Wednesday, September 9, 2009

Children of Abraham


Children of Abraham is a documentary film-in-progress based on “The Ten Theses”, the central postscript for the best-selling book “Why do you kill?” written by Dr. Jürgen Todenhöfer, also reprinted in March 2008 as a paid editorial in the New York Times, in Frankfurter Allgemeine Zeitung, and in Al Quds al Arabi.

The Theses outline one man’s hopes and plans for a Mideast peace, a work that reflects his fifty years of Middle East travel, his tenure as a member of the German parliament and defense specialist, and his humanitarian work on behalf of children in Iraq, Afghanistan, Israel and the Congo. The core perception of Dr. Todenhöfer is that Western civilization has misunderstood, exploited, and betrayed the Islamic world for over a thousand years. That misguided history still resonates in today’s geopolitical crisis, in Iraq, Afghanistan, Palestine, Iran, Syria and Lebanon to the churches, mosques, and synagogues of New York and Iowa. It is not strictly a religious emergency; Dr. Todenhöfer believes that inter-faith dialogue and wise and fair diplomacy are the only stopgaps for the folly now known as “preventive” war.

Children of Abraham will be made with and for young people of every culture, race, and class –who will have to rectify the mistakes of the past and the present in order to reshape the future, as they must.

The Concept

In the hands of dedicated young artists, scholars, and journalists, the visceral, transformative power of film can help to make change. Film is a window to the soul, a catalyst that brings the light and the darkness together to create a new sense of wholeness, imaginations of common growth. When it combines with the power of true dialogue, propaganda loses its power. Bigotry becomes simplistic. Belief regains its compassion.

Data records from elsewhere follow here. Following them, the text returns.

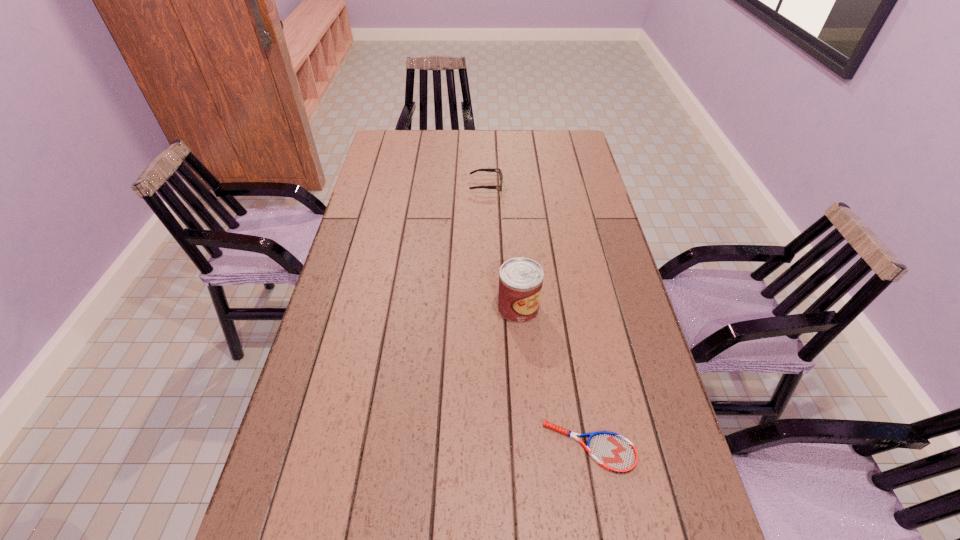
What are the coordinates of `can` in the screenshot? It's located at (520, 279).

Identify the location of the second nearest object. (520, 279).

The image size is (960, 540). I want to click on sunglasses, so click(x=485, y=169).

Locate an element on the screen. The width and height of the screenshot is (960, 540). the second tallest object is located at coordinates (485, 169).

I want to click on tennis racket, so click(612, 451).

The width and height of the screenshot is (960, 540). What are the coordinates of `the shortest object` in the screenshot? It's located at (612, 451).

You are a GUI agent. You are given a task and a screenshot of the screen. Output one action in this format:
    pyautogui.click(x=<x>, y=<y>)
    Task: Click on the vacant space positioned on the right of the can
    The height and width of the screenshot is (540, 960).
    Given the screenshot: What is the action you would take?
    pyautogui.click(x=627, y=308)

Where is `vacant space situated 0.060m on the front-facing side of the farthest object`? The height and width of the screenshot is (540, 960). vacant space situated 0.060m on the front-facing side of the farthest object is located at coordinates (453, 185).

Identify the location of blank space located 0.220m on the front-facing side of the farthest object. This screenshot has width=960, height=540. (409, 185).

The height and width of the screenshot is (540, 960). In order to click on vacant space positioned on the front-facing side of the farthest object in this screenshot , I will do `click(456, 185)`.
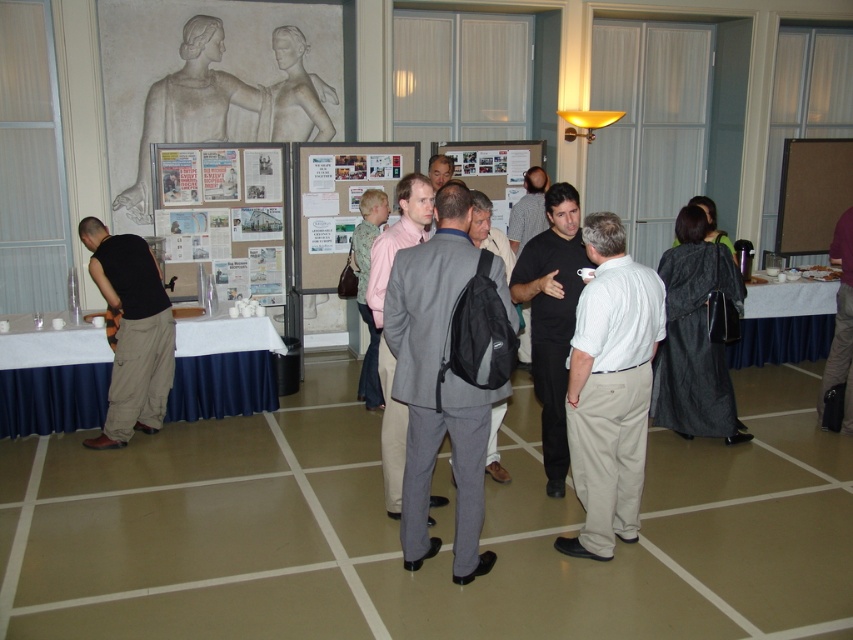
Question: Among these points, which one is nearest to the camera?

Choices:
 (A) (270, 212)
 (B) (395, 480)
 (C) (440, 172)
 (D) (520, 269)

Answer: (B)

Question: Considering the relative positions of white cotton shirt at center and gray suit at center in the image provided, where is white cotton shirt at center located with respect to gray suit at center?

Choices:
 (A) left
 (B) right

Answer: (B)

Question: Can you confirm if white paper poster at center is bigger than black cotton pants at left?

Choices:
 (A) no
 (B) yes

Answer: (B)

Question: Can you confirm if black cotton pants at left is thinner than purple sweater at center?

Choices:
 (A) yes
 (B) no

Answer: (B)

Question: Which point is closer to the camera taking this photo?

Choices:
 (A) (91, 230)
 (B) (846, 266)
 (C) (173, 225)
 (D) (531, 180)

Answer: (A)

Question: Which of the following is the farthest from the observer?

Choices:
 (A) matte gray suit at center
 (B) black fabric jacket at center
 (C) gray fabric backpack at center

Answer: (B)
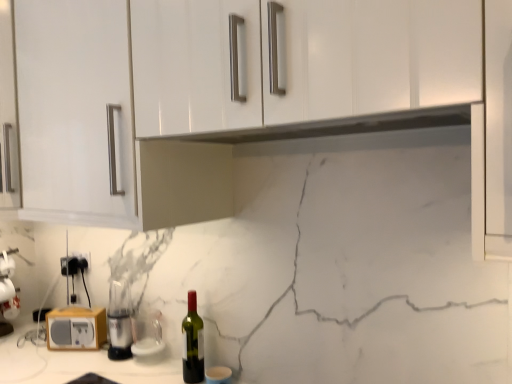
Describe the element at coordinates (76, 328) in the screenshot. I see `wooden radio at lower left, acting as the first appliance starting from the left` at that location.

Measure the distance between transparent glass at lower center, arranged as the third appliance when viewed from the left, and camera.

transparent glass at lower center, arranged as the third appliance when viewed from the left, is 5.10 feet away from camera.

Image resolution: width=512 pixels, height=384 pixels. What do you see at coordinates (119, 321) in the screenshot? I see `metallic silver blender at center, the 2th appliance from the left` at bounding box center [119, 321].

You are a GUI agent. You are given a task and a screenshot of the screen. Output one action in this format:
    pyautogui.click(x=<x>, y=<y>)
    Task: Click on the metallic silver blender at center, the second appliance in the right-to-left sequence
    
    Given the screenshot: What is the action you would take?
    pyautogui.click(x=119, y=321)

The height and width of the screenshot is (384, 512). Describe the element at coordinates (7, 291) in the screenshot. I see `translucent plastic blender at lower left` at that location.

How much space does black plastic electric outlet at lower left, which appears as the 2th electric outlet when viewed from the left, occupy vertically?

3.70 inches.

Identify the location of black plastic electric outlet at lower left, which appears as the 2th electric outlet when viewed from the left. Image resolution: width=512 pixels, height=384 pixels. (83, 257).

What do you see at coordinates (70, 266) in the screenshot? The width and height of the screenshot is (512, 384). I see `black plastic electric outlet at lower left, the 2th electric outlet when ordered from right to left` at bounding box center [70, 266].

In order to click on green glass bottle at center in this screenshot , I will do `click(192, 343)`.

From the image's perspective, relative to wooden radio at lower left, acting as the first appliance starting from the left, is black plastic electric outlet at lower left, which is the first electric outlet in right-to-left order, above or below?

Based on their image positions, black plastic electric outlet at lower left, which is the first electric outlet in right-to-left order, is located above wooden radio at lower left, acting as the first appliance starting from the left.

In terms of height, does black plastic electric outlet at lower left, which appears as the 2th electric outlet when viewed from the left, look taller or shorter compared to wooden radio at lower left, the third appliance when ordered from right to left?

Clearly, black plastic electric outlet at lower left, which appears as the 2th electric outlet when viewed from the left, is shorter compared to wooden radio at lower left, the third appliance when ordered from right to left.

Locate an element on the screen. This screenshot has height=384, width=512. the 1st electric outlet behind the wooden radio at lower left, the third appliance when ordered from right to left, counting from the anchor's position is located at coordinates (83, 257).

Between black plastic electric outlet at lower left, which is the first electric outlet in right-to-left order, and metallic silver blender at center, the second appliance in the right-to-left sequence, which one has smaller width?

With smaller width is black plastic electric outlet at lower left, which is the first electric outlet in right-to-left order.

Identify the location of the 2nd appliance below the black plastic electric outlet at lower left, which is the first electric outlet in right-to-left order (from the image's perspective). [x=119, y=321].

Is translucent plastic blender at lower left shorter than metallic silver blender at center, the second appliance in the right-to-left sequence?

No, translucent plastic blender at lower left is not shorter than metallic silver blender at center, the second appliance in the right-to-left sequence.

Is translucent plastic blender at lower left beside metallic silver blender at center, the 2th appliance from the left?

Children of Abraham will take shape, first, as a feature-length film made for worldwide theatrical release, and second, as an ongoing website where millions of other young people can share in the project’s message and add their own voices to it.

An international team of college and graduate students will be our central subjects, the nexus through which the universal message of the Ten Theses will be explored and interpreted by way of an unprecedented Internet dialogue, caught on film. One team of young people will set up their own electronic “axis mundi” in New York City. Others, in Iraq, Syria, Afghanistan, Israel and Palestine, will act as “stringers,” capturing material relevant to the Theses and sending them –via Skype conversations— as elastic elements of a multi-media conversation. The filmmakers of Axis Mundi Media will capture this multi-media collaboration as it’s unfolding.

Children of Abraham is a generational statement about how the lessons of the past and the present must be reinterpreted and utilized by the people who will create a new future. So in this sense, the New York nexus and its far-off stringers will be both subjects of the film and its co-creators.

When the film has been wrapped and released, the Children of Abraham website will be maintained by that extended film family, with the guidance and input of Dr. Todenhöfer and Axis Mundi.

Cinematic Transposition

Stylistically, the film is expected to break new ground. As an international collaboration among celebrated film veterans and young newcomers, it will be a hybrid running the gamut from time-tested cinema verite to the hands-on expressionism of "the digital generation." Thus, our story will be told by every available means, from Skype calls between embattled cultures caught on the fly, to street interviews; from Socratic rap sessions about this brave new world, to archival and Internet probes of that world's ever-expanding image bank.

Its tone will be searching, restless; a globetrotting quest for truth through the haze of international propaganda, "managed" news, and ideological and religious pomp.

In this sense, we are aspiring to make a film that is "conversational" to the greatest possible degree; an unprecedented 21st century dialogue between young and old, male and female, believer and unbeliever, Easterner and Westerner.